Man on the Moon @ Contact Theatre

Credit: Contact Theatre

As soon as I entered the space I felt like I was buried amongst a nostalgic cloud; a ramshackle stage populated by piles of books, a sofa and a drying rack which immediately transported me to an overwhelming sense of familiarity. And family, very much family. And indeed that’s exactly what Keisha Thompson’s ‘Man on the Moon’ presents; the idea of community illicit with the bond ‘family’ creates, and the bittersweet beauty in that.

This is drama of catharsis; of tragedy indeed, but Thompson manages to deliver every moment with the perfect balance of sincerity and warmth, finding humour in small vignettes. The play is focused around the tempestuous relationship Thompson holds with her father; an enigmatic character who peppers her rise in adolescence with curiosity gifts of books – ranging from Metaphysics to Chinese sexuality magic. Through the literature Thompson constructs a narrative echoed with love, loss and laughter as she relives her childhood spent waiting by the letterbox in chance of catching a glimpse of her father. In moments like these she pairs grief with comedy; creating images that have a bittersweet innocence to them through which a shade of sadness shines out.

The stage design very much so played on the childlike innocence of the piece and as the sofa transformed into a makeshift ‘rocket’, sprung mechanically up, I felt a little bit like five again. A blend of anecdote, spoken word and song all delivered by the solo presence of Thompson who all times holds the audiences’ captivation as she moves around the ever-morphing set. A set which changes from a domestic space to the outside world to a dream-scape propelled up to space.

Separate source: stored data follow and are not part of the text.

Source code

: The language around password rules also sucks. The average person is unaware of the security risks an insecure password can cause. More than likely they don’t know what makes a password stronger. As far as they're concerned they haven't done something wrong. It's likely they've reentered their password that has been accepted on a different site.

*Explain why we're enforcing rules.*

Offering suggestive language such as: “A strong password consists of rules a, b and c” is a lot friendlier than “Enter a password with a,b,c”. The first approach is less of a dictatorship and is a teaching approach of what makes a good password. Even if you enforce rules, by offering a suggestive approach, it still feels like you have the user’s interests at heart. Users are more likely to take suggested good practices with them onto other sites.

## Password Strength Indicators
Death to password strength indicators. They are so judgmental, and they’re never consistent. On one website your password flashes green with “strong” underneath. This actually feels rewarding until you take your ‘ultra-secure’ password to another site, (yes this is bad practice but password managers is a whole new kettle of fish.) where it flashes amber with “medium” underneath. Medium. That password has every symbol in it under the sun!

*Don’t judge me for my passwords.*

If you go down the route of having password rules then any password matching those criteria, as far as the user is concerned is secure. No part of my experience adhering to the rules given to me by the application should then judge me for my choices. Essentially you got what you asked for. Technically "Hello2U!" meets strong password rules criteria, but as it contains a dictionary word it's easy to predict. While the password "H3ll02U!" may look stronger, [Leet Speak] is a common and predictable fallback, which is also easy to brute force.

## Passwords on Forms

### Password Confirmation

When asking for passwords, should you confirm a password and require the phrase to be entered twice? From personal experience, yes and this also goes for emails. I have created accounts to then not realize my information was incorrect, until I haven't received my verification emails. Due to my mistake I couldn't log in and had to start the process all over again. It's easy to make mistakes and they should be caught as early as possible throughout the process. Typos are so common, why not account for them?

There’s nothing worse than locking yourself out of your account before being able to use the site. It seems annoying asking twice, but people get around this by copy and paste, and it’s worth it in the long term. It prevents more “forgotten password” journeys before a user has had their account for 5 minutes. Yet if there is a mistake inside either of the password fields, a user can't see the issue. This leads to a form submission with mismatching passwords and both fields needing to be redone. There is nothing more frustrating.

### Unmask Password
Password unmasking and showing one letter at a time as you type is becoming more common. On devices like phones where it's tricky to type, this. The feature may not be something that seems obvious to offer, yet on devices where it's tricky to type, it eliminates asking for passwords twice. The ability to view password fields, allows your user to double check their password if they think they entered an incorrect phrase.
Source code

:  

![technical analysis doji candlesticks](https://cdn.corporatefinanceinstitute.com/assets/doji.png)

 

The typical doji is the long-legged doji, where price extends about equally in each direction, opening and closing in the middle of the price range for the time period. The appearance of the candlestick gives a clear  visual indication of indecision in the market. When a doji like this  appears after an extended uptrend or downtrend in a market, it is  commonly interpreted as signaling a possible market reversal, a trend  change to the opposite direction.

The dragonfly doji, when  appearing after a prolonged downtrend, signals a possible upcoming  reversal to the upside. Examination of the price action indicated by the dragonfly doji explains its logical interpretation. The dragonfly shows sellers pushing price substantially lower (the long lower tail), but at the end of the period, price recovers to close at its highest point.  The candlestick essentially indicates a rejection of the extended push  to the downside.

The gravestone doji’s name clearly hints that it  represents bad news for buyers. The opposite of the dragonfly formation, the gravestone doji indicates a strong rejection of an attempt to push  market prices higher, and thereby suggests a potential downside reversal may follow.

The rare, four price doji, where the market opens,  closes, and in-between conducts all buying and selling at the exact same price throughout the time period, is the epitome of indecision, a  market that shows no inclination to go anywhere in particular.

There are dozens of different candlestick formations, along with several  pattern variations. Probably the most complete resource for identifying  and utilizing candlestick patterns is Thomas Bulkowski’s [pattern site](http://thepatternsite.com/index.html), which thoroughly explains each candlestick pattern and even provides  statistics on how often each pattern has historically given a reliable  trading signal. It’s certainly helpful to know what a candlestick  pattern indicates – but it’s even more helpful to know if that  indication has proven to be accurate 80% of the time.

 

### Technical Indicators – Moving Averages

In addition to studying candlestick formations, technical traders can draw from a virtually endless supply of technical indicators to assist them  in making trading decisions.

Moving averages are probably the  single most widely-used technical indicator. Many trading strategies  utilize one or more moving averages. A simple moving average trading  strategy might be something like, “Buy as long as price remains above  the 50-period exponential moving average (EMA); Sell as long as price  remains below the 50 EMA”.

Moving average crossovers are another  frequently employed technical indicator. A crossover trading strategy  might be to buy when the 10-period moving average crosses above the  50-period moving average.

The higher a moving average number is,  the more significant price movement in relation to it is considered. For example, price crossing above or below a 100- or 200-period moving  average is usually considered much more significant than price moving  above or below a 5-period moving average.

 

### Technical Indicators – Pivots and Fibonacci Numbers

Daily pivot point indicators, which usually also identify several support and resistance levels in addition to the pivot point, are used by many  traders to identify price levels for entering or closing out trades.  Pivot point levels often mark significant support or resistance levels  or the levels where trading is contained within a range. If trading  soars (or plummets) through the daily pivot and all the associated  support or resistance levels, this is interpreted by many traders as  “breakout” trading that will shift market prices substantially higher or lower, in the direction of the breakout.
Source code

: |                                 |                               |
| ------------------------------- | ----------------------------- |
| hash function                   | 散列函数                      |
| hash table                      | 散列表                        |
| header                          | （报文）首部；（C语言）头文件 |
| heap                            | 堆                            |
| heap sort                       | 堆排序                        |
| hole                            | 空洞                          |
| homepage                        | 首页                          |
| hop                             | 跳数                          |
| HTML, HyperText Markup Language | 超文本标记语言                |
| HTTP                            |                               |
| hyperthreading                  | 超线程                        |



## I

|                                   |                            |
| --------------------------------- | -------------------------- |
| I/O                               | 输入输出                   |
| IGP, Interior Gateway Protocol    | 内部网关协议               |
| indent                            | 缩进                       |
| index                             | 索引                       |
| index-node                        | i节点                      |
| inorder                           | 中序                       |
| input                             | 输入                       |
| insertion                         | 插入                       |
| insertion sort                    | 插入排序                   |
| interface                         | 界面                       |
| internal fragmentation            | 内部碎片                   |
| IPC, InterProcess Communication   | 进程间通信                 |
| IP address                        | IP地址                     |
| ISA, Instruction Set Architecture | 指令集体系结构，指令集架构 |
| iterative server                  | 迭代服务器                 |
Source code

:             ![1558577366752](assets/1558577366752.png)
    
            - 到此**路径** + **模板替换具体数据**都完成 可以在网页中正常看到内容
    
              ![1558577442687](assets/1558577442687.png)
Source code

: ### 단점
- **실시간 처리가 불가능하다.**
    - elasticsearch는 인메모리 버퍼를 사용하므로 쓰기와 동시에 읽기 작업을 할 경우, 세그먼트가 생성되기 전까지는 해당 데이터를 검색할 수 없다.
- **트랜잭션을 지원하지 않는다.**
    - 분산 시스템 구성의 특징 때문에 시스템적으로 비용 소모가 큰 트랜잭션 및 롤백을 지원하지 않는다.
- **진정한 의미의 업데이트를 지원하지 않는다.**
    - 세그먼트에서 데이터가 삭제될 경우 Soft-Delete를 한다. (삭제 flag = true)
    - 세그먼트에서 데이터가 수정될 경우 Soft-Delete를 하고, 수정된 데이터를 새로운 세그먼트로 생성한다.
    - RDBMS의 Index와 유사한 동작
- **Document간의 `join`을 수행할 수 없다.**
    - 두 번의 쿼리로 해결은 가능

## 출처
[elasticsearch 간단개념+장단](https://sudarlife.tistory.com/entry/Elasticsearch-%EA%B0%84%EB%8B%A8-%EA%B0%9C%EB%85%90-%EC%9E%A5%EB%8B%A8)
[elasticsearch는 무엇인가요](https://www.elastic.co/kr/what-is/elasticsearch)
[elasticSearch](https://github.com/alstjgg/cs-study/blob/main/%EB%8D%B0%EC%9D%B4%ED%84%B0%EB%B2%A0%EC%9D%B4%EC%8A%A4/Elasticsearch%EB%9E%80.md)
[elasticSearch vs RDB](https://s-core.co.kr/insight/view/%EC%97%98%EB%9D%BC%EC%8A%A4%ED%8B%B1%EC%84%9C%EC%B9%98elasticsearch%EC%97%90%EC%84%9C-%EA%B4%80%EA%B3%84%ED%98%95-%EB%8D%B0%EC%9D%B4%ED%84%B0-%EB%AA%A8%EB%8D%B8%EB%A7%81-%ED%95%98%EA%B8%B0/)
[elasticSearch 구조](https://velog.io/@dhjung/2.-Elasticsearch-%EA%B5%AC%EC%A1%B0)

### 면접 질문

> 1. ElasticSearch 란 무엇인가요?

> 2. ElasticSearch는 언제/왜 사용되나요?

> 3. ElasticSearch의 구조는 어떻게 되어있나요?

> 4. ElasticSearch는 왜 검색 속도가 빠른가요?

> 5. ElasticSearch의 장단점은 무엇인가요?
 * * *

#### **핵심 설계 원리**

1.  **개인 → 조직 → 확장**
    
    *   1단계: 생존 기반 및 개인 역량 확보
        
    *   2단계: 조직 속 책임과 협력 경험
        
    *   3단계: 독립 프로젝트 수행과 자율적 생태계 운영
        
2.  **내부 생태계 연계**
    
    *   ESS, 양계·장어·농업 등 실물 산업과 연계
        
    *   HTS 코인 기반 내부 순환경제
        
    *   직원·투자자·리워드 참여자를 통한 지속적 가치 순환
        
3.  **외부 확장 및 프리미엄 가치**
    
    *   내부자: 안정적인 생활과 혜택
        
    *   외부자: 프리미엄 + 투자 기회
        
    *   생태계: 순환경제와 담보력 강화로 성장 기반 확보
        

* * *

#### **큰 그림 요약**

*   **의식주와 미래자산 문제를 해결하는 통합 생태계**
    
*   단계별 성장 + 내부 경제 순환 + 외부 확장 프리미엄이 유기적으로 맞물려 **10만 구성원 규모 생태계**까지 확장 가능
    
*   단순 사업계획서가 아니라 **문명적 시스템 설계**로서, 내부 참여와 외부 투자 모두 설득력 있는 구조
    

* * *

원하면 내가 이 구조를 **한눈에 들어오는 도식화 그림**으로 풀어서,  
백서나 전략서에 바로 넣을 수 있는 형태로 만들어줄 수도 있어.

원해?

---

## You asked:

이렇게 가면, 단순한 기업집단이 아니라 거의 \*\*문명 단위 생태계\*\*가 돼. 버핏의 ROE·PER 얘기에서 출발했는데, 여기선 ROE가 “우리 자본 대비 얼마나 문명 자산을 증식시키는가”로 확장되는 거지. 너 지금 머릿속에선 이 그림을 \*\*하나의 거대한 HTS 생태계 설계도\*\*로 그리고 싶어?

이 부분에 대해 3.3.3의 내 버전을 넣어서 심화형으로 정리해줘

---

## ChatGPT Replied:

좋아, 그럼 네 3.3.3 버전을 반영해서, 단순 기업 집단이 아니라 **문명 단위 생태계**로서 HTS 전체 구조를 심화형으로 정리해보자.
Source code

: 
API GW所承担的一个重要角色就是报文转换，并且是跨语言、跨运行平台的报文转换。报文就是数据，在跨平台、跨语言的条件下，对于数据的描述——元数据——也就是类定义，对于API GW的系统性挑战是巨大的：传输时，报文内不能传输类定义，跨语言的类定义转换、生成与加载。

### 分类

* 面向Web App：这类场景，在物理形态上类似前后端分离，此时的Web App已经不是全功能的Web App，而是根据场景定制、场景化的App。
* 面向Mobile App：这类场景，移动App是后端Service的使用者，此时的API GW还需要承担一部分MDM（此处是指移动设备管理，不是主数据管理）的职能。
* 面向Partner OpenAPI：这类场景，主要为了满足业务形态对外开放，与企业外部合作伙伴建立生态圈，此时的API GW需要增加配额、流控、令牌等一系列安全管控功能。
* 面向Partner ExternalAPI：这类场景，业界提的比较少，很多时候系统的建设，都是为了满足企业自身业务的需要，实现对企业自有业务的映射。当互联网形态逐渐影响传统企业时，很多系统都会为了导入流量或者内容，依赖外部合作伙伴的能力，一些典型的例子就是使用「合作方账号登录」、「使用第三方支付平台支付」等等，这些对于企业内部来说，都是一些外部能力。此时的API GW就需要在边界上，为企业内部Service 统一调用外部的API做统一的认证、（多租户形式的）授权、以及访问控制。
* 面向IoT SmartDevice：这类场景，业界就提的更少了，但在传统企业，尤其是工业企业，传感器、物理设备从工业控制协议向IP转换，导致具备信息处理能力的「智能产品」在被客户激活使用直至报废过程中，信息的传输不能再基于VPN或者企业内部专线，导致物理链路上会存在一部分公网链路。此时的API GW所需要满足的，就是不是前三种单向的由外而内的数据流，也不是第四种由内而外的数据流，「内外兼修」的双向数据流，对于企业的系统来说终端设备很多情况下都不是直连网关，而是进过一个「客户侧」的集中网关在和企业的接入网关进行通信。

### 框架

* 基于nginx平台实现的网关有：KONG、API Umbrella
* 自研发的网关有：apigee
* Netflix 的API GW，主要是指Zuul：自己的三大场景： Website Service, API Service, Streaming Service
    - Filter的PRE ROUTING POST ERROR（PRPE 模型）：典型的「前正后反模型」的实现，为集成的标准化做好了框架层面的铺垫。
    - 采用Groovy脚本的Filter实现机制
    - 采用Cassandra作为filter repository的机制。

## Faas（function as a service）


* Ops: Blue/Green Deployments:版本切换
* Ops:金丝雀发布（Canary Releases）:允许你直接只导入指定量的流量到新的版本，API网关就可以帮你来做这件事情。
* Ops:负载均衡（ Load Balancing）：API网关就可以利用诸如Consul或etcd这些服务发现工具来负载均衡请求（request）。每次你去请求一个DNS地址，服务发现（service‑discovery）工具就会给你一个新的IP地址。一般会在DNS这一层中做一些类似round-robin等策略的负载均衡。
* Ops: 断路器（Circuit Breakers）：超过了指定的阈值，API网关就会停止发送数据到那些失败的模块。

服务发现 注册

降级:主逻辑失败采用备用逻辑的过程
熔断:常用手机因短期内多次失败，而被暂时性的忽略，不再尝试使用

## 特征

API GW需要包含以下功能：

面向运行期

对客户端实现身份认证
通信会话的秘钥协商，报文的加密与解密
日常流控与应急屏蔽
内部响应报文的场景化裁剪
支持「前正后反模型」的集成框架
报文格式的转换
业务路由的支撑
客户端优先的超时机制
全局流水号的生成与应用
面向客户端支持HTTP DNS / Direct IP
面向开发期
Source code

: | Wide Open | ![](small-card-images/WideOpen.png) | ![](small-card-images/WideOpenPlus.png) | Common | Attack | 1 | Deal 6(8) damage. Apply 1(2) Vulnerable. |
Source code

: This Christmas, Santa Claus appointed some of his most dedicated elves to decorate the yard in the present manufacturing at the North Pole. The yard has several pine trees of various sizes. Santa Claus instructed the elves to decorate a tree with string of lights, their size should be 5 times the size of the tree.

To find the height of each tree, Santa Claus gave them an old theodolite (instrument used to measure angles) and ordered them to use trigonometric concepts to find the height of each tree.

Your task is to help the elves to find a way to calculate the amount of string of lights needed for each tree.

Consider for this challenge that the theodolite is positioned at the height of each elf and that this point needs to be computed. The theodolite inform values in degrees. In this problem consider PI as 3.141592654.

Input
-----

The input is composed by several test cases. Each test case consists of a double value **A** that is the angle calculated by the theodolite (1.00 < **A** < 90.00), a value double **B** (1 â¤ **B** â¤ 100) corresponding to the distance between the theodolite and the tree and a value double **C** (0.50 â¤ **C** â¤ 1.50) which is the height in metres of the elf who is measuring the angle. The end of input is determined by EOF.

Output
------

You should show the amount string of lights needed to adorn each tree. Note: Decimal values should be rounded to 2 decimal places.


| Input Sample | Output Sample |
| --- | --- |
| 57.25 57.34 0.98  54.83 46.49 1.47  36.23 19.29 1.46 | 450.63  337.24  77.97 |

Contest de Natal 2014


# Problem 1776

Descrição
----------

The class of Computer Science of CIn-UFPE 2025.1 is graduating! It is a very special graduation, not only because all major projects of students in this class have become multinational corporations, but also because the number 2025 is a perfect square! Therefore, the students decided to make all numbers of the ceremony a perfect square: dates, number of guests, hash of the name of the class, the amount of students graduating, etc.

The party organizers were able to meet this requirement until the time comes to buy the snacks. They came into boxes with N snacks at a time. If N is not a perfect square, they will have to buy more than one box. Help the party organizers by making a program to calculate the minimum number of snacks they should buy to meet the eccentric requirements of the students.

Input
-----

This was not a show that relied on grandiose to convey its narrative, rather its limitations of space and budget created an intimate atmosphere working with the audience to present the story.

The auditorium was like a studio space allowing Thompson to reach out to every audience member within an intimate setting, giving the show an air of accessibility which matched well with the informal presentation of performance. I felt privy to her stories. I felt trusted; allowed in, and I was grateful.